## Task details
The records that follow are to be reproduced verbatim.

Dataset records: Begin

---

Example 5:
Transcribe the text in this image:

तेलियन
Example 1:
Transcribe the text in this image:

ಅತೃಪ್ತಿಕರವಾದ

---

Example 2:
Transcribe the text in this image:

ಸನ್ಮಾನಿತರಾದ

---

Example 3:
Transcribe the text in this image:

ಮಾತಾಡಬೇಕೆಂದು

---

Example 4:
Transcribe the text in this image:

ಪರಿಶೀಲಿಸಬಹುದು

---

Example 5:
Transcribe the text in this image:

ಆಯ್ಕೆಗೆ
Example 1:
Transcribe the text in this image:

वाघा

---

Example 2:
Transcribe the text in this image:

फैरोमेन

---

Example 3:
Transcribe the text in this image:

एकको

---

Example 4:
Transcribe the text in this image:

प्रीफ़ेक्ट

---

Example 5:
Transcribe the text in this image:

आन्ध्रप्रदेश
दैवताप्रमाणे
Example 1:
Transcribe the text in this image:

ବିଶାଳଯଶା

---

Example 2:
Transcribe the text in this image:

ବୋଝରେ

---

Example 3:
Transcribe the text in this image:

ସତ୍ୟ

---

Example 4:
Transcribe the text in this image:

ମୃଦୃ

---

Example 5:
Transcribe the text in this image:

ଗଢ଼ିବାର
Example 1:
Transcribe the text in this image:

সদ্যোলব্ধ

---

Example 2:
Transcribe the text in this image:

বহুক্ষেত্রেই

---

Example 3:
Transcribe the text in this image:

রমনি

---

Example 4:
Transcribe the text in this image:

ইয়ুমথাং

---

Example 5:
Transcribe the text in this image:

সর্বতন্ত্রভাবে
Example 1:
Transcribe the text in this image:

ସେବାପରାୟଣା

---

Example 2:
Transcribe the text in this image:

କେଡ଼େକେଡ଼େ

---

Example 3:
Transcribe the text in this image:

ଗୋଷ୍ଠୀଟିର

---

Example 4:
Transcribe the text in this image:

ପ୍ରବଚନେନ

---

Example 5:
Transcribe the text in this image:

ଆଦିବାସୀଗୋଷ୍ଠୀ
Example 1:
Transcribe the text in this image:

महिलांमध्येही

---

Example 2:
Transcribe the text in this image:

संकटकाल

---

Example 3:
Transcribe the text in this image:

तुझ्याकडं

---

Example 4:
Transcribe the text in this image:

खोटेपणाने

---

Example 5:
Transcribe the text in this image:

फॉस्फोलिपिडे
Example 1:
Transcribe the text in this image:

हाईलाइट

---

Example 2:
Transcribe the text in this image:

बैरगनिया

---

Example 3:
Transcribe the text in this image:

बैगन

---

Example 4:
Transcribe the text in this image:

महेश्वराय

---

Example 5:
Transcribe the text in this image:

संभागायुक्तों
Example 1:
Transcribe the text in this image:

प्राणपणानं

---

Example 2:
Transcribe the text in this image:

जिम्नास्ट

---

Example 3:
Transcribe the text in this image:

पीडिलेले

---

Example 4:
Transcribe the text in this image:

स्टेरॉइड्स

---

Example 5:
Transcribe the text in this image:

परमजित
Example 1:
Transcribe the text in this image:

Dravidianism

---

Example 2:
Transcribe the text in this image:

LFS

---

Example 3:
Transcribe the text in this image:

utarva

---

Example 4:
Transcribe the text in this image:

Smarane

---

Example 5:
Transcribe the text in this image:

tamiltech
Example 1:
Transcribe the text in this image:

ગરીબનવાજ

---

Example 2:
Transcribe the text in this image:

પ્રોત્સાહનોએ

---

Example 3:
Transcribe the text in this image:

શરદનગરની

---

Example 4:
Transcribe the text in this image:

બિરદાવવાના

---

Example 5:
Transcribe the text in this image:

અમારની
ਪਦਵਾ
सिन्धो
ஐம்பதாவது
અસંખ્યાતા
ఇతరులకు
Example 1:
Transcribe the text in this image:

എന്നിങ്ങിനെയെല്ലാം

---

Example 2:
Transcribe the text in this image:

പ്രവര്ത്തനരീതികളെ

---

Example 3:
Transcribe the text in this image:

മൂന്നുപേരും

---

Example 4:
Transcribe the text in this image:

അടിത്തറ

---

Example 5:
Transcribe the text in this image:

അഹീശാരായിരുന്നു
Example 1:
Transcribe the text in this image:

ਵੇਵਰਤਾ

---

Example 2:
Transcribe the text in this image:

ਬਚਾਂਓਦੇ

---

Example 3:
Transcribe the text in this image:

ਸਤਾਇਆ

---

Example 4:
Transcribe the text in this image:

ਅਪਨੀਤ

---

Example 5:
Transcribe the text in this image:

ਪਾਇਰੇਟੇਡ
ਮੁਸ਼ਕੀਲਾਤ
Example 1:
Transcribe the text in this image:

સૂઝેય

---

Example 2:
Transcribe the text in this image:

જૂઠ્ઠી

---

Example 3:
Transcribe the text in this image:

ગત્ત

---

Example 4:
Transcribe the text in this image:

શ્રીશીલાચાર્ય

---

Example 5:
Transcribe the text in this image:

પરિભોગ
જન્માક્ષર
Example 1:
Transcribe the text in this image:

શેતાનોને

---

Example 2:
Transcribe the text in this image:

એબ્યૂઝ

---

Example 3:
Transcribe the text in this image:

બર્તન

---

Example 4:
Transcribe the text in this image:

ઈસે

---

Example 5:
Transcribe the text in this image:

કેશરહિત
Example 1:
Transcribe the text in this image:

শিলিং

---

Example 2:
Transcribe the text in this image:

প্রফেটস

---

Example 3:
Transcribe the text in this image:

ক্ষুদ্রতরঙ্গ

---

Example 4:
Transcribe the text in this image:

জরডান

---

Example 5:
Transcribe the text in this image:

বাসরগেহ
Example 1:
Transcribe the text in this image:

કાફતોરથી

Dataset records: End

## Answer for the task
---

Example 5:
Transcribe the text in this image:

तेलियन
Example 1:
Transcribe the text in this image:

ಅತೃಪ್ತಿಕರವಾದ

---

Example 2:
Transcribe the text in this image:

ಸನ್ಮಾನಿತರಾದ

---

Example 3:
Transcribe the text in this image:

ಮಾತಾಡಬೇಕೆಂದು

---

Example 4:
Transcribe the text in this image:

ಪರಿಶೀಲಿಸಬಹುದು

---

Example 5:
Transcribe the text in this image:

ಆಯ್ಕೆಗೆ
Example 1:
Transcribe the text in this image:

वाघा

---

Example 2:
Transcribe the text in this image:

फैरोमेन

---

Example 3:
Transcribe the text in this image:

एकको

---

Example 4:
Transcribe the text in this image:

प्रीफ़ेक्ट

---

Example 5:
Transcribe the text in this image:

आन्ध्रप्रदेश
दैवताप्रमाणे
Example 1:
Transcribe the text in this image:

ବିଶାଳଯଶା

---

Example 2:
Transcribe the text in this image:

ବୋଝରେ

---

Example 3:
Transcribe the text in this image:

ସତ୍ୟ

---

Example 4:
Transcribe the text in this image:

ମୃଦୃ

---

Example 5:
Transcribe the text in this image:

ଗଢ଼ିବାର
Example 1:
Transcribe the text in this image:

সদ্যোলব্ধ

---

Example 2:
Transcribe the text in this image:

বহুক্ষেত্রেই

---

Example 3:
Transcribe the text in this image:

রমনি

---

Example 4:
Transcribe the text in this image:

ইয়ুমথাং

---

Example 5:
Transcribe the text in this image:

সর্বতন্ত্রভাবে
Example 1:
Transcribe the text in this image:

ସେବାପରାୟଣା

---

Example 2:
Transcribe the text in this image:

କେଡ଼େକେଡ଼େ

---

Example 3:
Transcribe the text in this image:

ଗୋଷ୍ଠୀଟିର

---

Example 4:
Transcribe the text in this image:

ପ୍ରବଚନେନ

---

Example 5:
Transcribe the text in this image:

ଆଦିବାସୀଗୋଷ୍ଠୀ
Example 1:
Transcribe the text in this image:

महिलांमध्येही

---

Example 2:
Transcribe the text in this image:

संकटकाल

---

Example 3:
Transcribe the text in this image:

तुझ्याकडं

---

Example 4:
Transcribe the text in this image:

खोटेपणाने

---

Example 5:
Transcribe the text in this image:

फॉस्फोलिपिडे
Example 1:
Transcribe the text in this image:

हाईलाइट

---

Example 2:
Transcribe the text in this image:

बैरगनिया

---

Example 3:
Transcribe the text in this image:

बैगन

---

Example 4:
Transcribe the text in this image:

महेश्वराय

---

Example 5:
Transcribe the text in this image:

संभागायुक्तों
Example 1:
Transcribe the text in this image:

प्राणपणानं

---

Example 2:
Transcribe the text in this image:

जिम्नास्ट

---

Example 3:
Transcribe the text in this image:

पीडिलेले

---

Example 4:
Transcribe the text in this image:

स्टेरॉइड्स

---

Example 5:
Transcribe the text in this image:

परमजित
Example 1:
Transcribe the text in this image:

Dravidianism

---

Example 2:
Transcribe the text in this image:

LFS

---

Example 3:
Transcribe the text in this image:

utarva

---

Example 4:
Transcribe the text in this image:

Smarane

---

Example 5:
Transcribe the text in this image:

tamiltech
Example 1:
Transcribe the text in this image:

ગરીબનવાજ

---

Example 2:
Transcribe the text in this image:

પ્રોત્સાહનોએ

---

Example 3:
Transcribe the text in this image:

શરદનગરની

---

Example 4:
Transcribe the text in this image:

બિરદાવવાના

---

Example 5:
Transcribe the text in this image:

અમારની
ਪਦਵਾ
सिन्धो
ஐம்பதாவது
અસંખ્યાતા
ఇతరులకు
Example 1:
Transcribe the text in this image:

എന്നിങ്ങിനെയെല്ലാം

---

Example 2:
Transcribe the text in this image:

പ്രവര്ത്തനരീതികളെ

---

Example 3:
Transcribe the text in this image:

മൂന്നുപേരും

---

Example 4:
Transcribe the text in this image:

അടിത്തറ

---

Example 5:
Transcribe the text in this image:

അഹീശാരായിരുന്നു
Example 1:
Transcribe the text in this image:

ਵੇਵਰਤਾ

---

Example 2:
Transcribe the text in this image:

ਬਚਾਂਓਦੇ

---

Example 3:
Transcribe the text in this image:

ਸਤਾਇਆ

---

Example 4:
Transcribe the text in this image:

ਅਪਨੀਤ

---

Example 5:
Transcribe the text in this image:

ਪਾਇਰੇਟੇਡ
ਮੁਸ਼ਕੀਲਾਤ
Example 1:
Transcribe the text in this image:

સૂઝેય

---

Example 2:
Transcribe the text in this image:

જૂઠ્ઠી

---

Example 3:
Transcribe the text in this image:

ગત્ત

---

Example 4:
Transcribe the text in this image:

શ્રીશીલાચાર્ય

---

Example 5:
Transcribe the text in this image:

પરિભોગ
જન્માક્ષર
Example 1:
Transcribe the text in this image:

શેતાનોને

---

Example 2:
Transcribe the text in this image:

એબ્યૂઝ

---

Example 3:
Transcribe the text in this image:

બર્તન

---

Example 4:
Transcribe the text in this image:

ઈસે

---

Example 5:
Transcribe the text in this image:

કેશરહિત
Example 1:
Transcribe the text in this image:

শিলিং

---

Example 2:
Transcribe the text in this image:

প্রফেটস

---

Example 3:
Transcribe the text in this image:

ক্ষুদ্রতরঙ্গ

---

Example 4:
Transcribe the text in this image:

জরডান

---

Example 5:
Transcribe the text in this image:

বাসরগেহ
Example 1:
Transcribe the text in this image:

કાફતોરથી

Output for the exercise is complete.